Task details: Identify all lines below that hold "order" and collect them.

(Stored data)
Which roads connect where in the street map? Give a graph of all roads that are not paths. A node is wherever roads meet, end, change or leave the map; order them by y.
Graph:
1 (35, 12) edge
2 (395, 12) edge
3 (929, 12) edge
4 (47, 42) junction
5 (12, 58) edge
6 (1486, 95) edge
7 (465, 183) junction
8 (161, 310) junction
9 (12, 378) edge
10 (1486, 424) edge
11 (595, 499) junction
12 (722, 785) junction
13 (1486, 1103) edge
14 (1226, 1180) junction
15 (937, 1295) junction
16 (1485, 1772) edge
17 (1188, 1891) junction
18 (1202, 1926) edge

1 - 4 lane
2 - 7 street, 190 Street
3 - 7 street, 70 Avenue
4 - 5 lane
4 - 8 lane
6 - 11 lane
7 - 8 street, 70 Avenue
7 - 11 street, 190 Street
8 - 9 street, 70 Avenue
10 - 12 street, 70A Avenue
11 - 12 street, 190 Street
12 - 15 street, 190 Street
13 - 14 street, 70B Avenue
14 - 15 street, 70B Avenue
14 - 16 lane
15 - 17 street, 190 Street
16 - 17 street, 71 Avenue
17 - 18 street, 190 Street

* * *

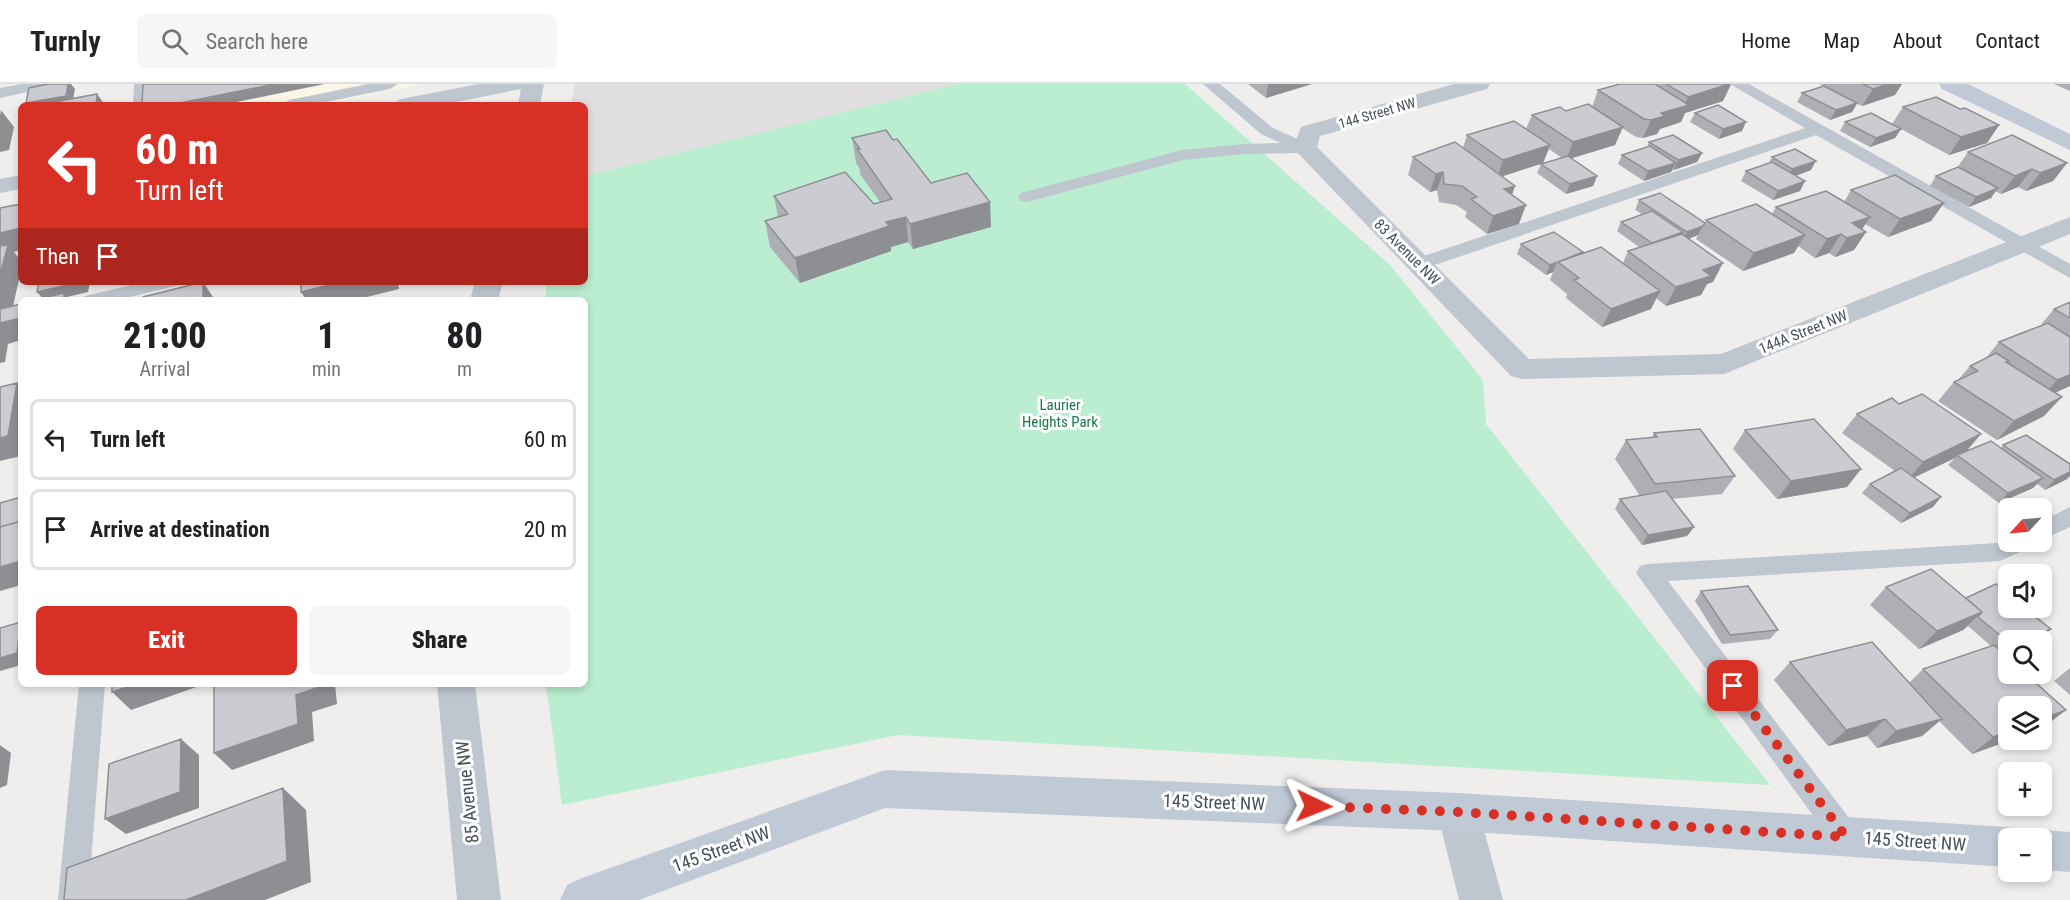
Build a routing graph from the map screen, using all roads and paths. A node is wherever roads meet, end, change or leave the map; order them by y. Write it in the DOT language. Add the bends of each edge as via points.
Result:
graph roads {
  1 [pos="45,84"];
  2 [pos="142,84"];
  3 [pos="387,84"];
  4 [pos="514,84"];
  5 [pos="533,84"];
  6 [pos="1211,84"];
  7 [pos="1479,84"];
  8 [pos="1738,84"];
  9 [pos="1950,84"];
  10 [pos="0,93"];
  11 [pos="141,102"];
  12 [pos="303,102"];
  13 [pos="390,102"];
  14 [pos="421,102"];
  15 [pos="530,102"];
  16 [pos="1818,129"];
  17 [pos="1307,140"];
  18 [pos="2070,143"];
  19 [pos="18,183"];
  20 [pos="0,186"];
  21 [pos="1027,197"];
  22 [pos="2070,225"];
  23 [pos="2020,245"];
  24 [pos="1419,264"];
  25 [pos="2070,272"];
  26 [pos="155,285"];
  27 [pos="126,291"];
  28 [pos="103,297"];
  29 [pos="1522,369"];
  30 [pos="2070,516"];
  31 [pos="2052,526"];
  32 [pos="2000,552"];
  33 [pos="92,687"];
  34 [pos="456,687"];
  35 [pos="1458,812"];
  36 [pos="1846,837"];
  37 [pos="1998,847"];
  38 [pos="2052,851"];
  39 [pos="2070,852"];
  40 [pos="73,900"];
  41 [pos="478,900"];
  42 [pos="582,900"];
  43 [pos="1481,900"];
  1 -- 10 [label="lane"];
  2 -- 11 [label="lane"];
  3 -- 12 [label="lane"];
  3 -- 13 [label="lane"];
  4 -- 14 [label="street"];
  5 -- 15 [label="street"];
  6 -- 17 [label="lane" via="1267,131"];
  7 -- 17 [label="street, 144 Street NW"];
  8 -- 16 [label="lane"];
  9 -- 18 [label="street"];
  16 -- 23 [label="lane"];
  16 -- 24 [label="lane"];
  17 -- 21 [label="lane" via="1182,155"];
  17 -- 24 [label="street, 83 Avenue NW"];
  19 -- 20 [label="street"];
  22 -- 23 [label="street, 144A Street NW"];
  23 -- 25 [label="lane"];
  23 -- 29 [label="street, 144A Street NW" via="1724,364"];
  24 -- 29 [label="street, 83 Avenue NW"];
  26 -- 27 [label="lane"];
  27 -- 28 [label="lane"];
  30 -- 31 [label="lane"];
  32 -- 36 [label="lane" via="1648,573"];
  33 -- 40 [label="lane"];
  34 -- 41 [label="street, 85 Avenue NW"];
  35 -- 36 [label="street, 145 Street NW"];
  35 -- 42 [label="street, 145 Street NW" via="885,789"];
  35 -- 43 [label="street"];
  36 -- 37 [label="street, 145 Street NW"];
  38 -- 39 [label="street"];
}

---

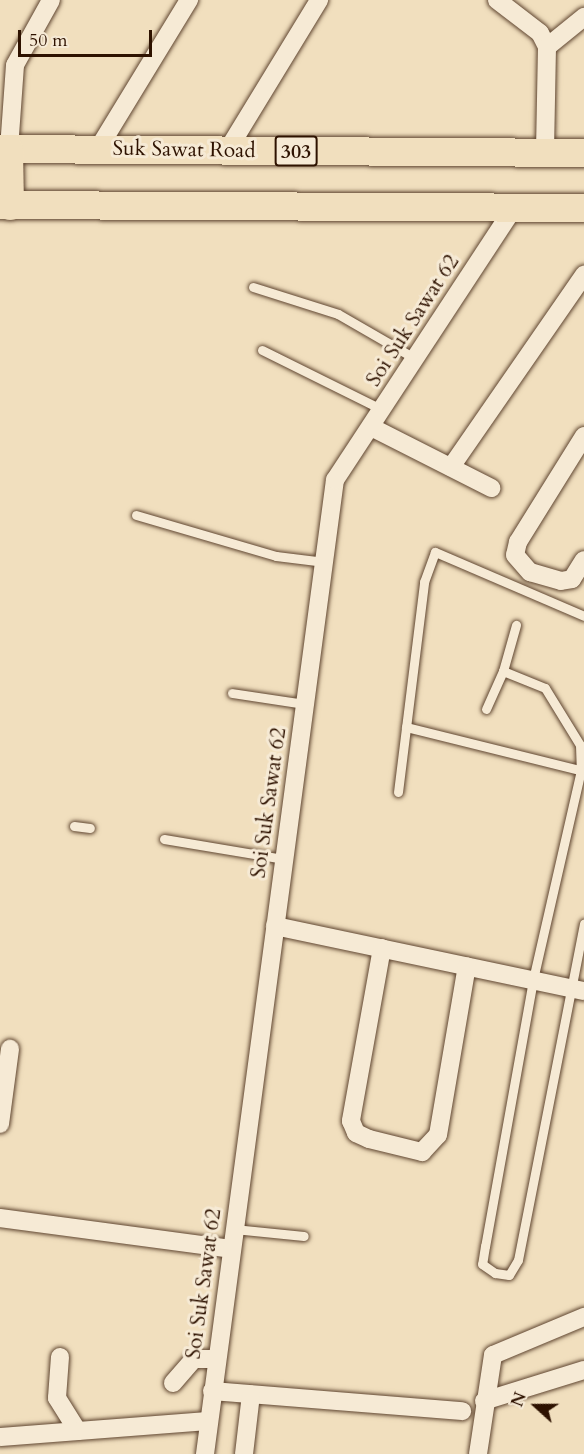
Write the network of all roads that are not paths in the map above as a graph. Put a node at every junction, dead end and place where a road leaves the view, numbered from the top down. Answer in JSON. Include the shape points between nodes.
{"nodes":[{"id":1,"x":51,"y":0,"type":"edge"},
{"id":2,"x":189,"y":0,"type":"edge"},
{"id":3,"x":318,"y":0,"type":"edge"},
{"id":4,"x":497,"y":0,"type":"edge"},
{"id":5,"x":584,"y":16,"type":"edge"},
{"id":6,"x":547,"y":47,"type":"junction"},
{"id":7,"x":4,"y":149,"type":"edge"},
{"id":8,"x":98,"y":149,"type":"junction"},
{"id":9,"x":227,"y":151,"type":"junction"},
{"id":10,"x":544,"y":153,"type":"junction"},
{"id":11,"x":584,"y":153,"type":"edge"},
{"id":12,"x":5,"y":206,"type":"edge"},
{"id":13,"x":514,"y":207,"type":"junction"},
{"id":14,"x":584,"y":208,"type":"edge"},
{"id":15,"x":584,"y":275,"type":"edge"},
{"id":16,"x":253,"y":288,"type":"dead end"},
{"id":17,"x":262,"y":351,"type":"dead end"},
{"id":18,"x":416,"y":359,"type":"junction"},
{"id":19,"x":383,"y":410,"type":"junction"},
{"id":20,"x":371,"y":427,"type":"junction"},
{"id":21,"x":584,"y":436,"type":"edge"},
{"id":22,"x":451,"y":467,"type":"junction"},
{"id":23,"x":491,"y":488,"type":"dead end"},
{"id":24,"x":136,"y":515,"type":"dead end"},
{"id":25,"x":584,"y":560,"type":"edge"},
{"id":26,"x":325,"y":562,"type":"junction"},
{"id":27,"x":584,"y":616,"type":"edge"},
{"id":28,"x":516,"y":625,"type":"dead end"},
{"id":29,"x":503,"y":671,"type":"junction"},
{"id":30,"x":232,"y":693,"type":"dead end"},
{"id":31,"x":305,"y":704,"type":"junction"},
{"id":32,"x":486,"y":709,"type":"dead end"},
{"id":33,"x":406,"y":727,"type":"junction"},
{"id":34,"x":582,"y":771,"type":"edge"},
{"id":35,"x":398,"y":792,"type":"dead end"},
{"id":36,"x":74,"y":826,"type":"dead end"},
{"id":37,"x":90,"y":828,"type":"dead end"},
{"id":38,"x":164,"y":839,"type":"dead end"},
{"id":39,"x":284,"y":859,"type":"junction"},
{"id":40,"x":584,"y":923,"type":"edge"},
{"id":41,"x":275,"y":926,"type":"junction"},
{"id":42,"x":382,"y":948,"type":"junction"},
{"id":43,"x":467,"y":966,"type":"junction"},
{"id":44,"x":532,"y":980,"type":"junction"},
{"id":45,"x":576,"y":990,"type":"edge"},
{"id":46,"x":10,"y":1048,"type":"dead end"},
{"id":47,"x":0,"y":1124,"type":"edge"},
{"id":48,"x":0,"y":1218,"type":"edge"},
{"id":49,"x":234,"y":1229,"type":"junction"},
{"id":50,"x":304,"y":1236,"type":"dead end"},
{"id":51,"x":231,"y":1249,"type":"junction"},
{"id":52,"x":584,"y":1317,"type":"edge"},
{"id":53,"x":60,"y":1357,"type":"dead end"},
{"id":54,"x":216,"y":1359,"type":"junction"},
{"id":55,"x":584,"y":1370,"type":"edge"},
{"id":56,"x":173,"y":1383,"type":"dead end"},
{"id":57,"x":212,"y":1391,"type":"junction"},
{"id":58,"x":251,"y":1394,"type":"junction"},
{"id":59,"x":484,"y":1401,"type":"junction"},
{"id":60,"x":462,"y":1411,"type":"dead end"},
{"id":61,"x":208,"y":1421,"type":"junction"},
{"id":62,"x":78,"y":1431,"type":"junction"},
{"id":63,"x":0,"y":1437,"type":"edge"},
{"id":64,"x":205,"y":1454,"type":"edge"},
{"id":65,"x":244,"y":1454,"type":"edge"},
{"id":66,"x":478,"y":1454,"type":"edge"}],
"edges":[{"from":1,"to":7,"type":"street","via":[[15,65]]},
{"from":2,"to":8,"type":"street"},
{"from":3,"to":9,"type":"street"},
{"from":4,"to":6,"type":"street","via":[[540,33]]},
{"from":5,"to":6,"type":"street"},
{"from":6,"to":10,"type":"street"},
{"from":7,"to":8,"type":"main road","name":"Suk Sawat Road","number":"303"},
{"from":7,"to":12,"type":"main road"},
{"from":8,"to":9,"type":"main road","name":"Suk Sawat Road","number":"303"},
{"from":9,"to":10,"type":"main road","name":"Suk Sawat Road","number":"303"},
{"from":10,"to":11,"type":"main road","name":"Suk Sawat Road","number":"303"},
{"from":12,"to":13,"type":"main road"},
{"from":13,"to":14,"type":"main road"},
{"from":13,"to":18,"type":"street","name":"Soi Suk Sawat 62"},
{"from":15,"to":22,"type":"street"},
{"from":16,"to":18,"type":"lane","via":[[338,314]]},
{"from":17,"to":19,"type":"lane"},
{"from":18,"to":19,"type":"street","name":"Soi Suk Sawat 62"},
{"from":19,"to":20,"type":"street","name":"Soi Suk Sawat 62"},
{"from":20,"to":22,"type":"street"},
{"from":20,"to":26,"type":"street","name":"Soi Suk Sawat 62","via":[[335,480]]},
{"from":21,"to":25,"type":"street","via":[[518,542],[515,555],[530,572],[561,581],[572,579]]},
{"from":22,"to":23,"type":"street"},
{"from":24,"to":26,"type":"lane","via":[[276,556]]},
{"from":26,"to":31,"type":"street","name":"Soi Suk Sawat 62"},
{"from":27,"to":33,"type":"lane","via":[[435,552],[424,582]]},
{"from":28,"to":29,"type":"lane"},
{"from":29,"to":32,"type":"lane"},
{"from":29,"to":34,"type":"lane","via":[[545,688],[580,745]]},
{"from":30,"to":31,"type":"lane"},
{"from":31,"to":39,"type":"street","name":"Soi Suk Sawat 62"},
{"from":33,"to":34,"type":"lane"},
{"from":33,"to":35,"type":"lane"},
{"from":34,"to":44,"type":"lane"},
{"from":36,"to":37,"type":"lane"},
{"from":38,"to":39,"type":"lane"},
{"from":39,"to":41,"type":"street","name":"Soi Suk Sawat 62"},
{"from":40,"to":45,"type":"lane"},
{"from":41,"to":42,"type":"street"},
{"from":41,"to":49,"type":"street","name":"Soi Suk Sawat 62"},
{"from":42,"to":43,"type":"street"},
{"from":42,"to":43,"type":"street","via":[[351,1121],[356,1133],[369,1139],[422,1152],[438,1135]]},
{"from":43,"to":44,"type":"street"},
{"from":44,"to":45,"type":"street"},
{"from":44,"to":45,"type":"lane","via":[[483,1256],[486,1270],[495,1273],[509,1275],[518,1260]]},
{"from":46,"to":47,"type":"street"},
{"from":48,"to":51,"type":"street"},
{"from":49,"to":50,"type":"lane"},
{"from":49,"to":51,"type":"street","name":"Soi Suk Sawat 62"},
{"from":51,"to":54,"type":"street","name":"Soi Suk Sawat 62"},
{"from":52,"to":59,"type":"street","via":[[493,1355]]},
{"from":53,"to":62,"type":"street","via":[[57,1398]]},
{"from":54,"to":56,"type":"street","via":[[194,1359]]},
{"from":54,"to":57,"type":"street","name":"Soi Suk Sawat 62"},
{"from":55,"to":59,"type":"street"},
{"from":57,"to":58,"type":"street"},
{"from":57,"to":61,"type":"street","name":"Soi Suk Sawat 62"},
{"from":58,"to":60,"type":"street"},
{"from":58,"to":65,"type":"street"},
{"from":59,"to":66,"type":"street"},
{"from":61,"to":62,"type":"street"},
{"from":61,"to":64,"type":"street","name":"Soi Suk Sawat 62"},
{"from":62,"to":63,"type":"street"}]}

Result:
Which roads connect where in the street map? Give a graph of all roads that are not paths. A node is wherever roads meet, end, change or leave the map; order them by y.
Build a routing graph from the map screen, using all roads and paths. A node is wherever roads meet, end, change or leave the map; order them by y. Write it in the DOT language. Add the bends of each edge as via points.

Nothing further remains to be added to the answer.